* _本文_:
○ ○ ○ ○ ○

聖☆おにいさんのネタバレと今後の展開は?
アパートの大家の松田さんは、外国人の
友達が部屋にたくさん押し寄せたり、
いつも部屋にいる2人の不自然な
生活ぶりに相変わらず怪訝さを
感じつつも2人と親交を深めていく。
そんな中で実は機械に強くて
マリオカートができることが分かったり、
ひょんなことから一人息子ラーフラが
いることを知って、彼を半ば強制的に
呼び出して親子の確執をのぞこうと
気遣ったりと意外な一面をみせる。
地元に住むヤクザの竜二さんとは
町内会のイベントを皮切りに
家族ぐるみの付き合いになっていく。
特にイエスの持ち合わせのユーモアや
童心のおかげで竜二さんの娘は
イエスによくなついていて、ブッダは
料理家事の話でしばしば竜二さんの
奥さんと謎の一体感をみせるようになる。
後に竜二さんが2人のアパートを訪れた際に
2人のおもてなしを勘違いし、自分とは
極道に生きるうえでの覚悟が違うと
悟ってカタギになる決意をするが、
ブッダがお土産のお返しにあげた
自分のTシャツをブッダの影武者役に
なれということかと勘違いする。
天界の関係者では、イエスの行いを
手助けする守護神である天部たちが、
天界で2人の人気をもっとあげるために
あの手この手でプロデュースしようと
図ってきて、そのたびに2人はうんざり
しながらもなんだかんだで
それを楽しむ。
特にブッダが書いた天界向けの漫画が
弟子たちに大ウケしたのをキッカケに、
天部はしきりと漫画の次の原稿を
書くようにせかすようになる。
聖☆おにいさんの読んでみた感想・評価
1話ごとの読み切りの漫画で
ストーリー展開も細かい部分を除くと
ほぼないため、どの巻から読んでも
楽しめます。

○ ○ ○ ○ ○

* _練習問題_:
(1) 本文について、次の問いに答えてください。
(a) 竜二さんと家族ぐるみの付き合いになったのは、何がきっかけですか。
(b) 竜二さんの娘がよくなついているのは誰ですか。
(c) 弟子たちに大ウケしたのは、ブッダが書いた何ですか。
(2) 本文のうち、「特にイエスの持ち合わせのユーモアや」を含む言葉で始まり「なれということかと勘違いする。」で終わる部分を、一字も変えずに書き写してください。
記録はここでは使いません。

* _項目一覧_:
○ ○ ○ ○ ○

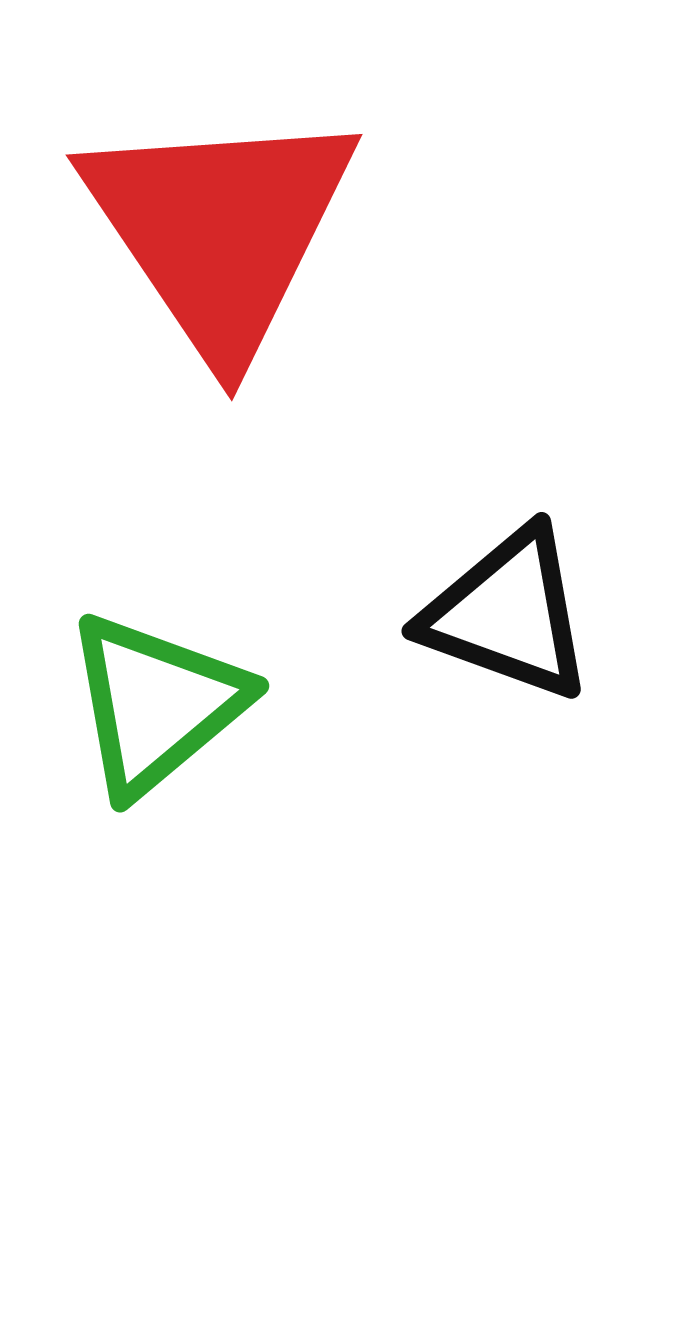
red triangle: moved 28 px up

○ ○ ○ ○ ○

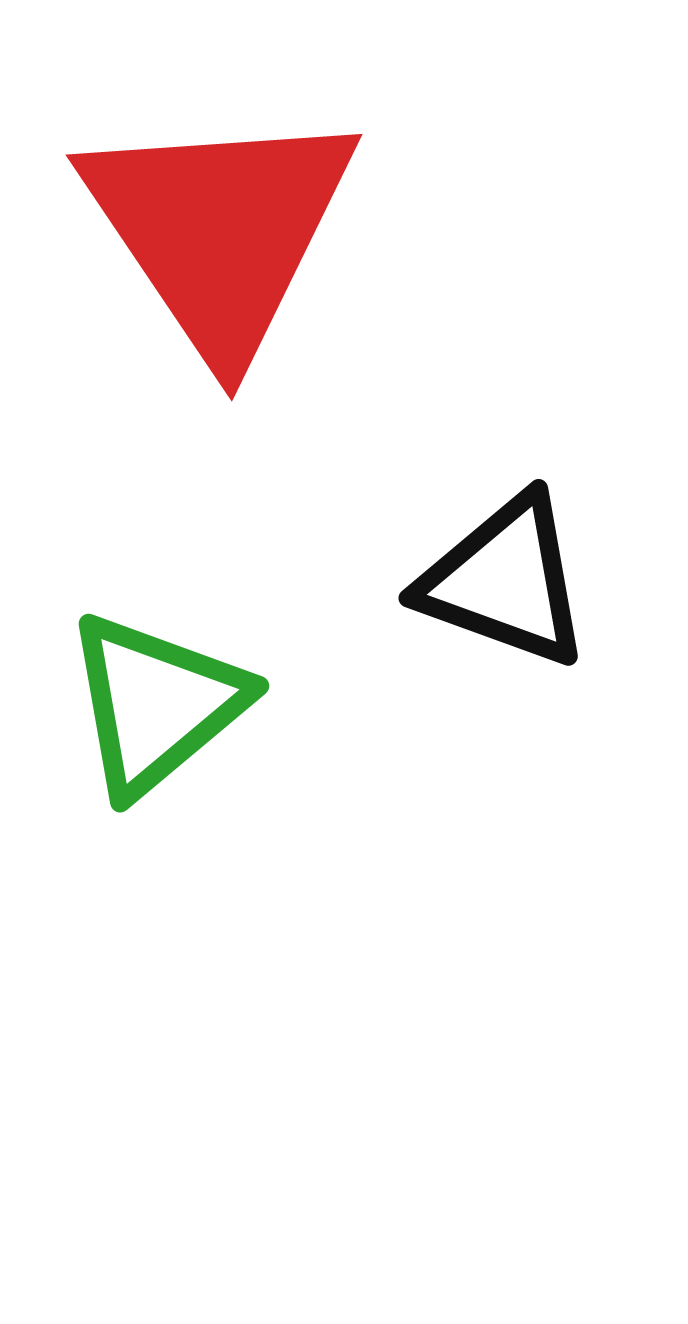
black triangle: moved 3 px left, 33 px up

○ ○ ○ ○ ○

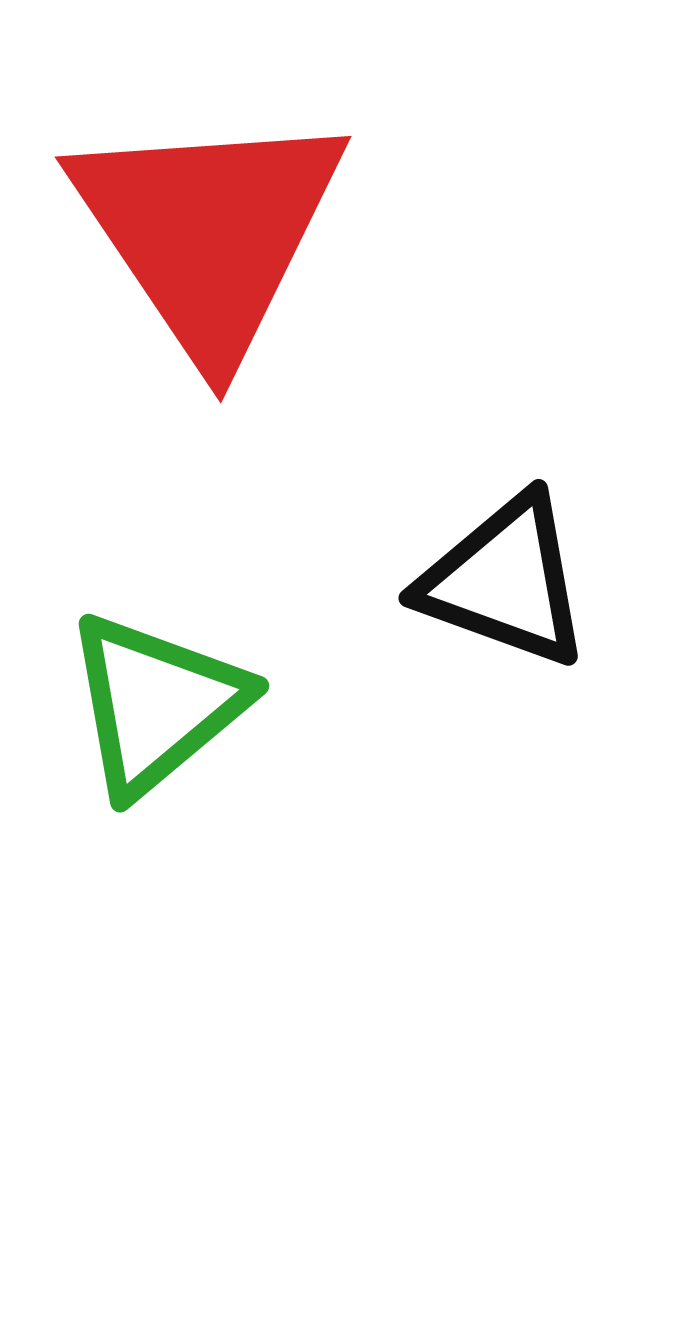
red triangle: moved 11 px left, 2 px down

○ ○ ○ ○ ○

* _模範解答_:
(1)
(a) 町内会のイベント
(b) イエス
(c) 天界向けの漫画

(2)
特にイエスの持ち合わせのユーモアや
童心のおかげで竜二さんの娘は
イエスによくなついていて、ブッダは
料理家事の話でしばしば竜二さんの
奥さんと謎の一体感をみせるようになる。
後に竜二さんが2人のアパートを訪れた際に
2人のおもてなしを勘違いし、自分とは
極道に生きるうえでの覚悟が違うと
悟ってカタギになる決意をするが、
ブッダがお土産のお返しにあげた
自分のTシャツをブッダの影武者役に
なれということかと勘違いする。